━━━━━ DATA FOR THIS TASK ━━━━━

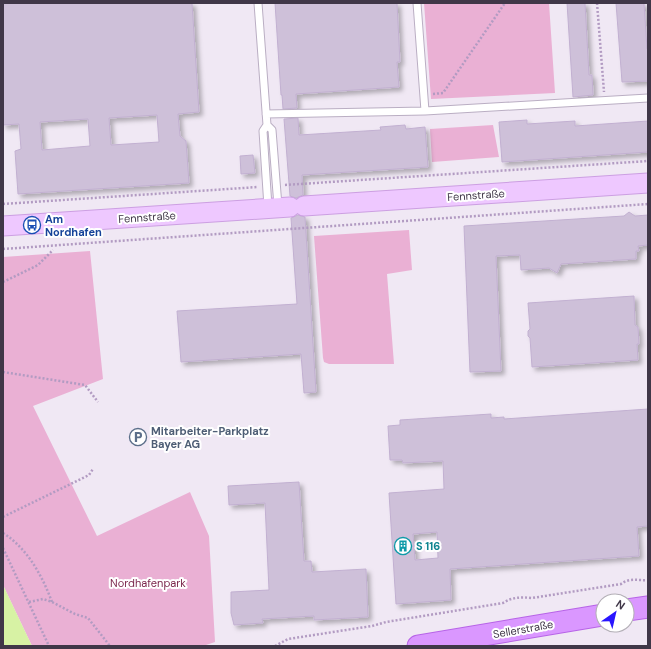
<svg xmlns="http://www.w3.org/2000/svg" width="651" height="649" viewBox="0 0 651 649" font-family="'DM Sans',sans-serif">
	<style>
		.green { fill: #eab0d4 }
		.water { fill: #d7f2a4 }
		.building { fill: #cec0d9; stroke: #c2b0d1; fill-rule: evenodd; filter: url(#shadow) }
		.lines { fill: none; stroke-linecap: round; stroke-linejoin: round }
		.lane-casing { stroke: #baaec3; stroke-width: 9 }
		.secondary-casing { stroke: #cc9fe2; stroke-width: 21 }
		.primary-casing { stroke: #b764e7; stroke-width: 23 }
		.path { stroke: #b29bc2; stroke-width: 2.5; stroke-dasharray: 2 2; stroke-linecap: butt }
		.lane { stroke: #fff; stroke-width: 7 }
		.secondary { stroke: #eec8ff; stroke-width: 19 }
		.primary { stroke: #da97ff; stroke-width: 21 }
		.labels { text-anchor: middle; stroke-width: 4; stroke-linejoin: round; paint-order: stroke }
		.street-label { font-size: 11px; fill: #403748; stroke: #fff }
		.transit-label { font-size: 11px; font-weight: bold; fill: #164399; stroke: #fff; text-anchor: start }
		.service-label { font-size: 11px; font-weight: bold; fill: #4e5e75; stroke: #fff; text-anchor: start }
		.culture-label { font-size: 11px; font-weight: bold; fill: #0d838f; stroke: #fff; text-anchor: start }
		.park-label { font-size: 11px; fill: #7c284d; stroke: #fff }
	</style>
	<defs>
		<filter id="shadow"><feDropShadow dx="3.5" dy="3.5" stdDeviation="2" flood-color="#0004"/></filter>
	</defs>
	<rect width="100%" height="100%" fill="#f0e8f4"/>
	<path class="green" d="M424 3H549L555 93 431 99Z
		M493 125 499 157 432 162 430 129Z
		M409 230 412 270 387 274 394 364H329L324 362 323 358 314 236Z
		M90 251 103 379 33 406 97 536 190 492 209 536 215 642 203 646H32L3 585V257Z"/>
	<path class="water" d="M3 585 32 646H3Z"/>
	<path class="building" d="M3 3H192L199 112 178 114 180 136 186 141 189 183 18 194 15 151 21 149 19 124 3 125ZM157 115 159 142 111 145 109 118ZM88 119 90 146 42 150 40 122Z
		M275 3H397L400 62H397L399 87 296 94 297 108 283 109 282 95H281Z
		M567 3H585L589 75H592L593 95 573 97Z
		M616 3H644L647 49H648V81L622 82Z
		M298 118 299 135 381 130 380 127 405 125 406 129 425 127 428 167 302 175 303 195 296 198 290 196 284 119Z
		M527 120V124L575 121V126L648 121V152L502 162 499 122Z
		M253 155 255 173 241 174 240 156Z
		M629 212 635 216 648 215V245L638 246 639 251H636V259L561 264 557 273 549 268 521 270 520 255 496 256 501 371 470 372 464 226 624 216Z
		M298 215 305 217 316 392 304 393 301 354 181 362 177 311 297 304 291 218Z
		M634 296 635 325 638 327 639 344H637L638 360 532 367 530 338 528 336V331L530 329 528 303Z
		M648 409V526L637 527 639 556 450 569 451 600 396 604 389 493 444 489 443 461 403 463 402 460H390L388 426 400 425V420L491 414V418L504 417V419ZM437 532 438 558 415 560 413 534Z
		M299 482 304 561H311L312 572 366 569 368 617 314 620V616L262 619 263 623 234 625 231 613V592L269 590 265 503 229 505 228 486Z"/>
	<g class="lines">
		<g class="lane-casing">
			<path id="lane" d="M258 3 267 125 272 130 278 206
				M417 3 425 111 648 98
				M266 114 425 111
				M267 125 263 131 268 207"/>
		</g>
		<g class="secondary-casing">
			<path id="secondary" d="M304 206 648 183
				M3 226 290 207"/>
		</g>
		<g class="primary-casing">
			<path id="primary" d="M627 610 648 607
				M418 646 603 615"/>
		</g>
		<path class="path" d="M597 3 604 92
			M433 94 443 93 505 3
			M285 185 648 161
			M3 204 258 187
			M3 249 648 204
			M3 282 38 265 53 250
			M3 372 85 385 98 402
			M3 517 89 475 93 469
			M3 533C27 548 42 575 52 602
			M3 548 49 646
			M29 602 43 599 52 602 75 614 88 618 110 646
			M275 646 288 639 372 626 386 622 503 603C512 597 521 597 532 598L621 584C630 577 638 581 648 580"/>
		<use href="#lane" class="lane"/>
		<use href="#secondary" class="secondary"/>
		<use href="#primary" class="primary"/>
	</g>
	<defs>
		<g id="bus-ring" transform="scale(0.9)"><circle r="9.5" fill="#fff" stroke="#1a4fb4" stroke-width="1.5"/><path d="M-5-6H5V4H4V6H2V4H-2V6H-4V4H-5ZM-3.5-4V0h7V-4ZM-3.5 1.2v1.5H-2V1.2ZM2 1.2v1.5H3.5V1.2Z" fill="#1a4fb4"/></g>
		<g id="parking-ring" transform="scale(0.9)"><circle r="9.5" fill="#fff" stroke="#5c6f8a" stroke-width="1.5"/><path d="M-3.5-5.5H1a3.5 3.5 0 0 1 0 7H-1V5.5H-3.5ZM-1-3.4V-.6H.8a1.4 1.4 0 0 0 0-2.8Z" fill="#5c6f8a"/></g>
		<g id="building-ring" transform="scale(0.9)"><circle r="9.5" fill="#fff" stroke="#0f9aa8" stroke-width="1.5"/><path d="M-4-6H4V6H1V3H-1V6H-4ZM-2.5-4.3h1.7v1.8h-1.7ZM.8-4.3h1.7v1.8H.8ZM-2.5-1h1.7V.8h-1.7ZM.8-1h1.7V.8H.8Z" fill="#0f9aa8"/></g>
	</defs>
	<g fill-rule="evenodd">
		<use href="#bus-ring" x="32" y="225"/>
		<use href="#parking-ring" x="138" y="437"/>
		<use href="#building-ring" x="403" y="546"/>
	</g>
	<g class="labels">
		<g class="street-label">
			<text transform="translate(476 195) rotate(-4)" y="4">Fennstraße</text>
			<text transform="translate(147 217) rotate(-4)" y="4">Fennstraße</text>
			<text transform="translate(523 629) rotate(-10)" y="4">Sellerstraße</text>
		</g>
		<g class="transit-label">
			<text x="45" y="223">Am<tspan x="45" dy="13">Nordhafen</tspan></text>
		</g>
		<g class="service-label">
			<text x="151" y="435">Mitarbeiter-Parkplatz<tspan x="151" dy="13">Bayer AG</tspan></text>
		</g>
		<g class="culture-label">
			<text x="416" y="550">S 116</text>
		</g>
		<g class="park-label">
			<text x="148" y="587">Nordhafenpark</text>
		</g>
	</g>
	<rect width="651" height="649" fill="none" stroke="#403748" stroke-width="8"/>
	<g transform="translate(615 613) rotate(34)"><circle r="19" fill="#ffffff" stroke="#b3afb6"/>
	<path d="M0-3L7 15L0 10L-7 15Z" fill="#2915ff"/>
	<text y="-6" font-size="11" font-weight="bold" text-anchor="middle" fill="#403748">N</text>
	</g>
</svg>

━━━━━

_WORK REQUIRED_. When you repeat the data, keep it exact and drop every picture.

_PROBLEM SOLUTION_.
<svg xmlns="http://www.w3.org/2000/svg" width="651" height="649" viewBox="0 0 651 649" font-family="'DM Sans',sans-serif">
	<style>
		.green { fill: #eab0d4 }
		.water { fill: #d7f2a4 }
		.building { fill: #cec0d9; stroke: #c2b0d1; fill-rule: evenodd; filter: url(#shadow) }
		.lines { fill: none; stroke-linecap: round; stroke-linejoin: round }
		.lane-casing { stroke: #baaec3; stroke-width: 9 }
		.secondary-casing { stroke: #cc9fe2; stroke-width: 21 }
		.primary-casing { stroke: #b764e7; stroke-width: 23 }
		.path { stroke: #b29bc2; stroke-width: 2.5; stroke-dasharray: 2 2; stroke-linecap: butt }
		.lane { stroke: #fff; stroke-width: 7 }
		.secondary { stroke: #eec8ff; stroke-width: 19 }
		.primary { stroke: #da97ff; stroke-width: 21 }
		.labels { text-anchor: middle; stroke-width: 4; stroke-linejoin: round; paint-order: stroke }
		.street-label { font-size: 11px; fill: #403748; stroke: #fff }
		.transit-label { font-size: 11px; font-weight: bold; fill: #164399; stroke: #fff; text-anchor: start }
		.service-label { font-size: 11px; font-weight: bold; fill: #4e5e75; stroke: #fff; text-anchor: start }
		.culture-label { font-size: 11px; font-weight: bold; fill: #0d838f; stroke: #fff; text-anchor: start }
		.park-label { font-size: 11px; fill: #7c284d; stroke: #fff }
	</style>
	<defs>
		<filter id="shadow"><feDropShadow dx="3.5" dy="3.5" stdDeviation="2" flood-color="#0004"/></filter>
	</defs>
	<rect width="100%" height="100%" fill="#f0e8f4"/>
	<path class="green" d="M424 3H549L555 93 431 99Z
		M493 125 499 157 432 162 430 129Z
		M409 230 412 270 387 274 394 364H329L324 362 323 358 314 236Z
		M90 251 103 379 33 406 97 536 190 492 209 536 215 642 203 646H32L3 585V257Z"/>
	<path class="water" d="M3 585 32 646H3Z"/>
	<path class="building" d="M3 3H192L199 112 178 114 180 136 186 141 189 183 18 194 15 151 21 149 19 124 3 125ZM157 115 159 142 111 145 109 118ZM88 119 90 146 42 150 40 122Z
		M275 3H397L400 62H397L399 87 296 94 297 108 283 109 282 95H281Z
		M567 3H585L589 75H592L593 95 573 97Z
		M616 3H644L647 49H648V81L622 82Z
		M298 118 299 135 381 130 380 127 405 125 406 129 425 127 428 167 302 175 303 195 296 198 290 196 284 119Z
		M527 120V124L575 121V126L648 121V152L502 162 499 122Z
		M253 155 255 173 241 174 240 156Z
		M629 212 635 216 648 215V245L638 246 639 251H636V259L561 264 557 273 549 268 521 270 520 255 496 256 501 371 470 372 464 226 624 216Z
		M298 215 305 217 316 392 304 393 301 354 181 362 177 311 297 304 291 218Z
		M634 296 635 325 638 327 639 344H637L638 360 532 367 530 338 528 336V331L530 329 528 303Z
		M648 409V526L637 527 639 556 450 569 451 600 396 604 389 493 444 489 443 461 403 463 402 460H390L388 426 400 425V420L491 414V418L504 417V419ZM437 532 438 558 415 560 413 534Z
		M299 482 304 561H311L312 572 366 569 368 617 314 620V616L262 619 263 623 234 625 231 613V592L269 590 265 503 229 505 228 486Z"/>
	<g class="lines">
		<g class="lane-casing">
			<path id="lane" d="M258 3 267 125 272 130 278 206
				M417 3 425 111 648 98
				M266 114 425 111
				M267 125 263 131 268 207"/>
		</g>
		<g class="secondary-casing">
			<path id="secondary" d="M304 206 648 183
				M3 226 290 207"/>
		</g>
		<g class="primary-casing">
			<path id="primary" d="M627 610 648 607
				M418 646 603 615"/>
		</g>
		<path class="path" d="M597 3 604 92
			M433 94 443 93 505 3
			M285 185 648 161
			M3 204 258 187
			M3 249 648 204
			M3 282 38 265 53 250
			M3 372 85 385 98 402
			M3 517 89 475 93 469
			M3 533C27 548 42 575 52 602
			M3 548 49 646
			M29 602 43 599 52 602 75 614 88 618 110 646
			M275 646 288 639 372 626 386 622 503 603C512 597 521 597 532 598L621 584C630 577 638 581 648 580"/>
		<use href="#lane" class="lane"/>
		<use href="#secondary" class="secondary"/>
		<use href="#primary" class="primary"/>
	</g>
	<defs>
		<g id="bus-ring" transform="scale(0.9)"><circle r="9.5" fill="#fff" stroke="#1a4fb4" stroke-width="1.5"/><path d="M-5-6H5V4H4V6H2V4H-2V6H-4V4H-5ZM-3.5-4V0h7V-4ZM-3.5 1.2v1.5H-2V1.2ZM2 1.2v1.5H3.5V1.2Z" fill="#1a4fb4"/></g>
		<g id="parking-ring" transform="scale(0.9)"><circle r="9.5" fill="#fff" stroke="#5c6f8a" stroke-width="1.5"/><path d="M-3.5-5.5H1a3.5 3.5 0 0 1 0 7H-1V5.5H-3.5ZM-1-3.4V-.6H.8a1.4 1.4 0 0 0 0-2.8Z" fill="#5c6f8a"/></g>
		<g id="building-ring" transform="scale(0.9)"><circle r="9.5" fill="#fff" stroke="#0f9aa8" stroke-width="1.5"/><path d="M-4-6H4V6H1V3H-1V6H-4ZM-2.5-4.3h1.7v1.8h-1.7ZM.8-4.3h1.7v1.8H.8ZM-2.5-1h1.7V.8h-1.7ZM.8-1h1.7V.8H.8Z" fill="#0f9aa8"/></g>
	</defs>
	<g fill-rule="evenodd">
		<use href="#bus-ring" x="32" y="225"/>
		<use href="#parking-ring" x="138" y="437"/>
		<use href="#building-ring" x="403" y="546"/>
	</g>
	<g class="labels">
		<g class="street-label">
			<text transform="translate(476 195) rotate(-4)" y="4">Fennstraße</text>
			<text transform="translate(147 217) rotate(-4)" y="4">Fennstraße</text>
			<text transform="translate(523 629) rotate(-10)" y="4">Sellerstraße</text>
		</g>
		<g class="transit-label">
			<text x="45" y="223">Am<tspan x="45" dy="13">Nordhafen</tspan></text>
		</g>
		<g class="service-label">
			<text x="151" y="435">Mitarbeiter-Parkplatz<tspan x="151" dy="13">Bayer AG</tspan></text>
		</g>
		<g class="culture-label">
			<text x="416" y="550">S 116</text>
		</g>
		<g class="park-label">
			<text x="148" y="587">Nordhafenpark</text>
		</g>
	</g>
	<rect width="651" height="649" fill="none" stroke="#403748" stroke-width="8"/>
	<g transform="translate(615 613) rotate(34)"><circle r="19" fill="#ffffff" stroke="#b3afb6"/>
	<path d="M0-3L7 15L0 10L-7 15Z" fill="#2915ff"/>
	<text y="-6" font-size="11" font-weight="bold" text-anchor="middle" fill="#403748">N</text>
	</g>
</svg>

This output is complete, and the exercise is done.